Outdated Trains headed in and out of Manhattan use infrastructure built more than a century ago. The Hudson River tunnel also was damaged during Superstorm Sandy in 2012. Photo courtesy of Amtrak Gateway project
The cost of the proposed Hudson River replacement rail tunnel project yo-yoed back up as planners postponed its likely start date by a year, according to Aug. 28 documents released by Gateway Program Development Corp. and Port Authority of New York and New Jersey.
The $11.6-billion project includes $1.8 billion to rehabilitate the existing North River Tunnel between the two states and $9.8 billion for a new tunnel.
The total price tag, cited in a submission to the Federal Transit Administration’s 2020 call for projects for the Capital Investment Grant, is up 2.4% from $11.3 billion submitted in 2019.
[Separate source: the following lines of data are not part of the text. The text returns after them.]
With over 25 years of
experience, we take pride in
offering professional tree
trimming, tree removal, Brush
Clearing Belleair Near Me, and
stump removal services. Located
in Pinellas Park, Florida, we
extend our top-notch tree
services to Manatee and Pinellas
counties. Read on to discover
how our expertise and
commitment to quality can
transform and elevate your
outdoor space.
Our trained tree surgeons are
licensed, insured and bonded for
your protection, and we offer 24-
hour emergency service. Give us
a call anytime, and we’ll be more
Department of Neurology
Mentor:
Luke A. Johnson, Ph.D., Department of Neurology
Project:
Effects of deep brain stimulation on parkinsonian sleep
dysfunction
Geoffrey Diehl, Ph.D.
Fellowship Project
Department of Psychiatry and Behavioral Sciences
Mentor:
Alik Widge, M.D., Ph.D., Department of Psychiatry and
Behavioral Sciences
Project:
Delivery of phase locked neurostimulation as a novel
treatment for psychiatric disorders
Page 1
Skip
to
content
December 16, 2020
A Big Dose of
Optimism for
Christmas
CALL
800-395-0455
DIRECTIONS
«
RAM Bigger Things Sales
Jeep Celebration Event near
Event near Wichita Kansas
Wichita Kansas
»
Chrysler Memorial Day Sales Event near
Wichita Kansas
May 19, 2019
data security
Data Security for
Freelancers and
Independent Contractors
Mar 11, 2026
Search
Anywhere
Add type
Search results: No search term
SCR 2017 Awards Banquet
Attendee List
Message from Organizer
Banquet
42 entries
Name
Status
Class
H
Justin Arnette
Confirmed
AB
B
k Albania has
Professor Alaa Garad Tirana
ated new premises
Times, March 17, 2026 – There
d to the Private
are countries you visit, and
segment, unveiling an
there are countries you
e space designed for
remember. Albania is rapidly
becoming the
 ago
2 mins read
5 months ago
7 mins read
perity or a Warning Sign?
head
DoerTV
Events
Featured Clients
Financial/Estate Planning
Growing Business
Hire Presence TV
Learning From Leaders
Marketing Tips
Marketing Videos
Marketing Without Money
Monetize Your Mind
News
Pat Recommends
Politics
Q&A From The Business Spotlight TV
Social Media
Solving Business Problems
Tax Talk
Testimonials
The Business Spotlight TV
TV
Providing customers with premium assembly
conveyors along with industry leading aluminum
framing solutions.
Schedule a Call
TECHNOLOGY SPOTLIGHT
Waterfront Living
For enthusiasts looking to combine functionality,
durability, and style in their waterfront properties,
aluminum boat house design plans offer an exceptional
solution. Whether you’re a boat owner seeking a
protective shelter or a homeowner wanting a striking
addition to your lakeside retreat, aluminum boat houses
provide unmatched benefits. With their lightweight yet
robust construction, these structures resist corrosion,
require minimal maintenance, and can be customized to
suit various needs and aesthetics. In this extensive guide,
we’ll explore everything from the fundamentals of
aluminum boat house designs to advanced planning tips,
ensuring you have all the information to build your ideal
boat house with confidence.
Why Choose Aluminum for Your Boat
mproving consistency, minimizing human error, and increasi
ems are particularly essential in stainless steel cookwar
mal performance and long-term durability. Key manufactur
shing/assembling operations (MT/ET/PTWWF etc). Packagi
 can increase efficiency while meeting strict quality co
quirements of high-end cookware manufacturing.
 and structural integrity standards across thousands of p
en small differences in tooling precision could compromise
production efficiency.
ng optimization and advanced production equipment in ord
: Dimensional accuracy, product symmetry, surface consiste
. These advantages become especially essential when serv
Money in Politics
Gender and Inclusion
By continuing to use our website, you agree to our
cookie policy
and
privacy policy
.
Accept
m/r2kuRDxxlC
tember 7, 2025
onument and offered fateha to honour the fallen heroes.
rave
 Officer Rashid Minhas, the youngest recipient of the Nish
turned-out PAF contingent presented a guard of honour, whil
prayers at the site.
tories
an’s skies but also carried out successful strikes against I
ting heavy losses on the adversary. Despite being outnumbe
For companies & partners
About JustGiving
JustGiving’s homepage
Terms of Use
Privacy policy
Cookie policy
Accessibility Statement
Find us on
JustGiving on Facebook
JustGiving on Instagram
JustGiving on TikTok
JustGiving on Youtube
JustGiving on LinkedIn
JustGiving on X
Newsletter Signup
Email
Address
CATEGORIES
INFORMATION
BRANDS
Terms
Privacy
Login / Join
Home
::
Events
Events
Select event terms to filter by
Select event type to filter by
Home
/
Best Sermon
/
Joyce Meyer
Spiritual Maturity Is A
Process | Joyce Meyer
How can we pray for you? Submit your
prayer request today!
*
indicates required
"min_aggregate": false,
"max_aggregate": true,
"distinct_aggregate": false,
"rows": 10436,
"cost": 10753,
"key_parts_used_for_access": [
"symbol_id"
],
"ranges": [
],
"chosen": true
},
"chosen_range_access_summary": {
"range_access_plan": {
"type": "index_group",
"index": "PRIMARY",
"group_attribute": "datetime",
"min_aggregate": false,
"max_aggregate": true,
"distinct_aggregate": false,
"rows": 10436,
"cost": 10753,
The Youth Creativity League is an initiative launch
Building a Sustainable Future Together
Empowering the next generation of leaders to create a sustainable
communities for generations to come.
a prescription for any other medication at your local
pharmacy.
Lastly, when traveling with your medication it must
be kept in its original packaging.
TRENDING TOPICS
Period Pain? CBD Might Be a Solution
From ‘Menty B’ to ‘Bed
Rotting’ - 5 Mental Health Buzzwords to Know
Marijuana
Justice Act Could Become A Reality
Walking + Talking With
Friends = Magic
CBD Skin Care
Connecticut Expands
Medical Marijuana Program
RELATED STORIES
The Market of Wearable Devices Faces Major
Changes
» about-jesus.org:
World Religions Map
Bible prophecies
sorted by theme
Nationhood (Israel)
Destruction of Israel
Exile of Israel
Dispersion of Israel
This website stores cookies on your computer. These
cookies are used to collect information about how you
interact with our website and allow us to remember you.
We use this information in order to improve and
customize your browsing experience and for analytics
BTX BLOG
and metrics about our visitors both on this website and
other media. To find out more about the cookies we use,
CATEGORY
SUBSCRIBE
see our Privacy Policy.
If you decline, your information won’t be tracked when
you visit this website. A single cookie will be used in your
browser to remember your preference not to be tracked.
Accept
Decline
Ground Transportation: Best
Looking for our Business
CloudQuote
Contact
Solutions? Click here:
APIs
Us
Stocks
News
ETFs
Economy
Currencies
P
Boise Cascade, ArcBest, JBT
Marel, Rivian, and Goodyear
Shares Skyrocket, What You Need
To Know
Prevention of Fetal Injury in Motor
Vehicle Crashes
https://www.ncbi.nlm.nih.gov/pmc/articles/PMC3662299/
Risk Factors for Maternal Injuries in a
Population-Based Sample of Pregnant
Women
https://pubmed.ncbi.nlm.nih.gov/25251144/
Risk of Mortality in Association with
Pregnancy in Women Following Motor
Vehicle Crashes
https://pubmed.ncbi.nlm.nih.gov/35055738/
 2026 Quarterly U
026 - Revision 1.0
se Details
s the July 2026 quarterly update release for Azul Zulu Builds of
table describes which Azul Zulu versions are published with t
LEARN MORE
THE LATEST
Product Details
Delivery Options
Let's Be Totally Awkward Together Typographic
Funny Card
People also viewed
Gateway attributed the cost increase to a delay to 2022 in the start of major construction. as developers continue to wait for the federal government to issue a new Final Environmental Impact Statement and Record of Decision.
Port Authority Executive Director Rick Cotton said in a letter to Felicia James, FTA associate administrator of planning and environment, that elay in issuing the environmental approvals has resulted in “ineligibility to receive federal funds required for advancing into full construction.”
As ENR reported earlier, the planned tunnel project, currently in preliminary engineering, received a “low” FTA rating on Feb. 10 based on scores for current financial conditions, funding commitments and reasonableness of financial plan.